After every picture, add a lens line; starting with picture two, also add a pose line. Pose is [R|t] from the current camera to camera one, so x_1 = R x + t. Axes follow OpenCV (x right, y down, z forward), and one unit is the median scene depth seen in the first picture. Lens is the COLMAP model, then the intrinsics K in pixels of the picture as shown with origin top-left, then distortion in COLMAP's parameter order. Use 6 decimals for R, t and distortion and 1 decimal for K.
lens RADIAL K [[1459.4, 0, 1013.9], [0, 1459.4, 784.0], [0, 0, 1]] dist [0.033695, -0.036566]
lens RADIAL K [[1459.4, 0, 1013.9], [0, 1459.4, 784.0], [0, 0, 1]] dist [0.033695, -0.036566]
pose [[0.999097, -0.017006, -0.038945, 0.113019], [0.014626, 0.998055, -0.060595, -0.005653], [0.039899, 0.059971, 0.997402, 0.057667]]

◆ ◆ ◆ ◆

▸ **Task objective**
Convert the data above into a JSON array of strings with one string per line, omitting any blank lines.

▸ **Written response**
[
  "After every picture, add a lens line; starting with picture two, also add a pose line. Pose is [R|t] from the current camera to camera one, so x_1 = R x + t. Axes follow OpenCV (x right, y down, z forward), and one unit is the median scene depth seen in the first picture. Lens is the COLMAP model, then the intrinsics K in pixels of the picture as shown with origin top-left, then distortion in COLMAP's parameter order. Use 6 decimals for R, t and distortion and 1 decimal for K.",
  "lens RADIAL K [[1459.4, 0, 1013.9], [0, 1459.4, 784.0], [0, 0, 1]] dist [0.033695, -0.036566]",
  "lens RADIAL K [[1459.4, 0, 1013.9], [0, 1459.4, 784.0], [0, 0, 1]] dist [0.033695, -0.036566]",
  "pose [[0.999097, -0.017006, -0.038945, 0.113019], [0.014626, 0.998055, -0.060595, -0.005653], [0.039899, 0.059971, 0.997402, 0.057667]]"
]